According to Falcons president Rich McKay — who chairs the league’s 10-member Competition Committee — that adjustment was driven by data. Under the most recent version of Rule 16, 12 postseason games have been decided in overtime. The teams winning the coin toss went 10-2. Seven of those 10 victories came on overtime’s first possession.
But in regular-season games, just 52.8% of games are won by the winners of the coin toss. To McKay, that is a decisive difference.
“That data was compelling to us and to the league,” said McKay, per Pro Football Talk. “Each one of those ends somebody’s season, and so, to us, this is something we thought needed to be changed.”
Left unsaid were mentions of other consequences from regular-season overtime games: their negative effect on television schedules and player safety. For all its faults, the unmodified Rule 16 has one advantage: it brings overtime games to an end as quickly as possible. The owners have apparently decided that if a team’s season isn’t on the line, that’s what’s most important.
But McKay did say that Kansas City’s win against Buffalo in the most-recent postseason also played a role in the change being made.

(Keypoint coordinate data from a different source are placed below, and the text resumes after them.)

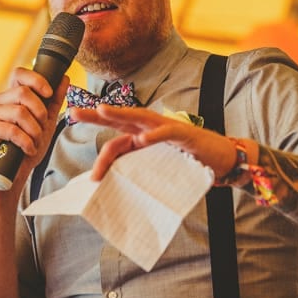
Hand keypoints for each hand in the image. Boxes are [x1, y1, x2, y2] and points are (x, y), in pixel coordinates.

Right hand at [0, 67, 68, 185]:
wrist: (11, 175)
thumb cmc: (26, 148)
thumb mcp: (46, 123)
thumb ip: (54, 101)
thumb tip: (64, 78)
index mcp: (10, 96)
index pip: (19, 74)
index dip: (36, 80)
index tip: (48, 93)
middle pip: (23, 93)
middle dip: (40, 112)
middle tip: (42, 128)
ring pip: (19, 112)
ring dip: (34, 130)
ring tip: (34, 142)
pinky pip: (11, 129)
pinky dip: (26, 141)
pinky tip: (28, 149)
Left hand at [69, 105, 250, 180]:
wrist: (223, 159)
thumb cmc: (190, 162)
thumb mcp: (159, 167)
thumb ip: (139, 169)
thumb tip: (115, 185)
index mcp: (144, 136)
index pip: (116, 136)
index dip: (99, 145)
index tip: (85, 160)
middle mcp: (152, 128)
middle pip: (121, 119)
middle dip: (97, 114)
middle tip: (74, 113)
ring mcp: (168, 128)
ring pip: (140, 118)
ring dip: (120, 114)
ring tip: (102, 111)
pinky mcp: (184, 134)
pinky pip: (166, 132)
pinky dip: (154, 135)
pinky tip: (142, 139)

“In the Buffalo game this year, it was the greatest 20, 30 minutes of football that I’ve ever seen. Ever. Just watching a game,” McKay marveled. “To think that it ended that way definitely brought up the idea of, ‘Hey, is that equitable? Does that work for everybody?’ I have no question that started the discussion. What typically happens in these is they tend to lose momentum as you get further away from the game — and that did not happen in this instance.”
McKay was likely referring to the situation following Kansas City’s loss to the Patriots following the 2018 season. As you’ll recall, the Chiefs proposed a similar change to Rule 16 after that defeat. But at that time, the owners passed on the opportunity to change overtime rules.
And why not? Without the offsides call against Dee Ford, that Kansas City-New England game would have ended up as just another playoff contest where the losing team’s desperate attempt to take the lead during the closing minutes was blunted by an interception. It was probably a lot easier for NFL owners to remember the end of the Chiefs-Bills game, in which quarterbacks Patrick Mahomes and Josh Allen went blow-for-blow, exchanging the lead four times during the last two minutes.
As Pete Sweeney noted in these pages a month ago, it’s understandable for those who live and breathe Chiefs football to be irked that the league has made this change now — instead of three years ago.
“The last time it helped a team, it was Brady — so of course, the rules didn’t change,” one could reasonably say.
But for what it’s worth, Chiefs head coach Andy Reid is on board — even in the afterglow of Kansas City’s most recent victory.
“I’m glad we didn’t change them as of [Sunday night],” he joked after the overtime win over Buffalo. “I had a chance to talk to [Bills head coach] Sean [McDermott] afterwards, and that’s (I’m sure) something they’re going to look at again, too — and I wouldn’t be opposed to it.
“That’s a hard thing. It was great for us last night, but is it great for the game — which is the most important thing that we should all be looking out for? To make things equal, it probably needs to be able to hit both offenses and both defenses.”
And now — at least in the postseason — it will.